A Beginner's Guide to Trusts
A trust is a legal document between a settlor and trustees, where the trustees hold assets that previously belonged to the settlor. The trustees then use these assets to benefit one or multiple beneficiaries. In more simple terms, a trust allows a settlor to gift their assets to beneficiaries via trustees, who are responsible for the gift until it is given to the beneficiaries. The following guide details some of the main features of a trust and explains how to set up a trust and in what circumstances a trust may be relevant and valuable.
Who is Needed to Set Up a Trust?
In order to successfully set up a trust, there are three groups of people required. They are most frequently referred to in the following ways: settlor(s), trustee(s), beneficiary/beneficiaries. The definitions of each group are as follows:
- Settlor: The settlor is the person or people who set up the trust and have the gift to give. The settlor decides who the trustees and beneficiaries of the gift should be.
- Trustee: The trustees are the people that are responsible for looking after the gift on behalf of the beneficiaries.
- Beneficiary: The beneficiary is the person (or people) who will receive the gift.
Who Can Be a Trustee?
Trustees can be relatives or friends of the settlor, or can be professionals, such as solicitors, insurance companies or accountants. Most settlors choose to have a mixture or professional and personal trustees, with the recommended number of trustees being between two and four. The relative or friend acting as a trustee will usually also know the beneficiary, whereas the professional will have a sound understanding of the legalities of trusts and trust management.

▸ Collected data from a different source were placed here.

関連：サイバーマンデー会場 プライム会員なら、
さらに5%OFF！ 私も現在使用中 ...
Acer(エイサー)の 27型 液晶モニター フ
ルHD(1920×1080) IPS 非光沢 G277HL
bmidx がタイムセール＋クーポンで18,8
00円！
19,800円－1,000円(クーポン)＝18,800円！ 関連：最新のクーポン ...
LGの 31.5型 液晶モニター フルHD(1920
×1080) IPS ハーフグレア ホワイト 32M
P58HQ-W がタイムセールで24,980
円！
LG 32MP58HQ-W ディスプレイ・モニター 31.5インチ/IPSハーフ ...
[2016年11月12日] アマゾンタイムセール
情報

By having a mixture of trustee sources, the beneficiary is more likely to receive the most from the gift.
What Are the Responsibilities of the Trustee?
The settlor may have specified a variety of different responsibilities and roles that trustees are to carry out in the trust. Trust laws may further the responsibilities and obligations of the trustee, but for taxation purposes, the following responsibilities apply:
- The trust must be registered with the Inland Revenue
- Maintain records of the capital gains and interest of the trust
- Complete an annual tax return
- Making tax payments on the income and capital gains of the trust
- Supplying the beneficiaries with certificates of the income that they have received from the trust in the tax year and how much tax has been deducted by the trustees.
Why Set Up a Trust?
There are a variety of reasons why setting up a trust might be beneficial and valuable. Often, trusts are arranged by way of reducing inheritance tax bills when the settlor dies. Alternatively, many people use a trust when their gift is to be given to a child, who will be too young to manage their finances. Trusts may also be used by way of gifting to individuals who have disabilities or restrictions in their ability to manage the gift independently, and so a trustee is responsible for the management of the gift, ensuring that it benefits the beneficiary.
Types of Trust
There are various types of trust, but most will commonly fall into the following options:
1. Bare Trusts
Bare trusts are often referred to as ‘simple trusts'. This type of trust enables each beneficiary to have an immediate and full right to the capital and income of the trust. The beneficiaries of the trust maintain the right to take actual possession of trust property. In a bare trust, the trust is held in the name of a trustee, but the trustee is not able to determine the amount of income that a beneficiary receives from the trust. Therefore, in a bare trust, the trustee has no active responsibilities.
2. Interest in Possession Trusts
An interest in possession trust exists when a beneficiary (known as an income beneficiary in this instance), has a current legal right to the income of the trust as it occurs. All of the income received, less trustee expenses and tax, is passed to the beneficiary. The trustees in this instance, depending on the terms of the trust, may be able to pass capital to the beneficiaries, even though theirs is only the legal right to income.
3. Discretionary Trusts
Most trusts fall into the category of discretionary trusts, which give the greatest flexibilities in trust management to the trustees. Trustees have a wider area of options into how to manage the trust and the financial benefits that they give to beneficiaries.
As the title suggests, trustees have greater discretion on how and when to make payments to the beneficiaries. Trustees of discretionary trusts can decide:
- How much to pay beneficiaries
- To which beneficiaries of beneficiary groups payments are made
- How often payments are made
- Any limitations or conditions that are imposed on beneficiary payments.
Trustees of discretionary trusts may or may not be able to receive an income from the trust as long as the law allows it. The settlor may also maintain some management of the trust through a Letter of Wishes. Although this is not a legally binding request, the Letter of Wishes enables a settlor to communicate up to date wishes for the trust.
4. Accumulation and Maintenance Trusts
An accumulation and maintenance trust is a trust that allows beneficiaries to become the recipient of property or the income when they reach a specific age (no more than 25). The income of the trust can be used by trustees for the maintenance of the beneficiaries prior to the beneficiary having possession of the property/income.
Trustees of this type of trust are given the authority to accumulate the income of the trust until a certain time, at which point the beneficiaries will be in receipt of the property and/or income of the trust.